The history of Mumbai is strewn with unplanned inorganic growth. More than a billion people now inhabits the city, most of them being migrants from all over the country.
With changing face of commerce, government and population, the city’s infrastructure has developed a very unique architecture.
Every neighbourhood and commercial district has a very interesting story. But I doubt if there is any with more colourful and painful history than Lower Parel. I must admit my knowledge is limited to Internet. Also I am a little more interested in the story because I worked there for about 5 years. Back then, I cribbed about the travel woes and garbage dumps on the streets. But the story of Lower Parel still intrigues me.
Apparently, it was a posh area sometime in the 18th century after the official residence of Governor shifted in Lower Parel. It went through a facelift over the next few years and gradually turned more industrial. For larger part of the twentieth century, it was occupied by textile mills. In parallel, emerged a new habitat of factory workers. By 1980s, it had become a buzzing community where everyone lived as a tribe… an enlarged family with their own inside stories of love and brawls. Their festivals and celebrations were public. The streets were narrow, flanked by small community buildings with one-room houses. Their life revolved around the community. The infrastructure from houses to shops to streets developed around a community life.
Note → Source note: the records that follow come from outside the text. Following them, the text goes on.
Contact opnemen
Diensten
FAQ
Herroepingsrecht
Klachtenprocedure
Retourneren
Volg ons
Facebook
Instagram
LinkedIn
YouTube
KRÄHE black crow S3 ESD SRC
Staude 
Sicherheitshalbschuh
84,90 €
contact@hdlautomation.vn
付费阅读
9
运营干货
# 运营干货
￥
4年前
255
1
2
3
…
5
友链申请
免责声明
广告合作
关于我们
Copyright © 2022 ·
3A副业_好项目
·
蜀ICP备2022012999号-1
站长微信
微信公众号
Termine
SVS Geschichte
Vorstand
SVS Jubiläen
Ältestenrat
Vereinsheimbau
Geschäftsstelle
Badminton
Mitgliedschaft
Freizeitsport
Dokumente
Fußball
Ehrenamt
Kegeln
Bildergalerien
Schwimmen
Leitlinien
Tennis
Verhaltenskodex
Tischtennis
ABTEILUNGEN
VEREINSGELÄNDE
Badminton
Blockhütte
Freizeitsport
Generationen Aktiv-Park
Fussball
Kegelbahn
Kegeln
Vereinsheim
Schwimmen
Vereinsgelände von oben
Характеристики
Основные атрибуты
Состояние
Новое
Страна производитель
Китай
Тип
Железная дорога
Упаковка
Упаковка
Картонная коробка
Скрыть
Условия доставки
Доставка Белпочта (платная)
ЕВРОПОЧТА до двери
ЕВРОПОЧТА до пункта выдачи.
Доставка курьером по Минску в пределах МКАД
And then one day, everything changed. The workers went on strike in 1982 and mills had to stop operations. After the strike lasting almost two years, community fell apart. Cotton mills shifted out of Mumbai, workers went out of job and the factory premises were abandoned.
Today Lower Parel tells a different story. The old mills were taken up by new age offices bringing in glass and steel. Builders made high-rise residential towers for the new white-collar employees of global conglomerates, financial companies and media houses operating out of there. Streets and footpaths were taken by new slum dwellers. Some old mills were turned into fancy clubs and fine dine restaurants bringing in a very unique character to the party outlets not to be found in other planned urban settlements. One of the mill compounds was converted into a shopping mall, aptly named Phoenix Mills.
The streets are still narrow. Some chawls, old buildings with one-room houses, still exist. The entry to a few office complexes is through eerily abandoned mill compounds. New expensive residential apartments stand over small clearings near the slums.
The juxtaposition of new, old and refurbished in Lower Parel feels like a sore to the eye and baffles the confounded mind. This place has seen grandiose, flourishing jobs, happy communities, hunger, violence and dawn of a new world. It’s also a reminder of unplanned urban development in an ancient city of traders.
In this urban jungle with its complicated history of human colonization, I found a forgotten citizen living in oblivion… a tree trying to find a little space of its own. It makes its presence felt vehemently with the roots spreading all over the wall in what appears to be a desperate attempt to live.
On my way back from office a few months back, my colleague’s driver pointed out, ‘doesn’t this look like veins in a human body?!’ Beautiful.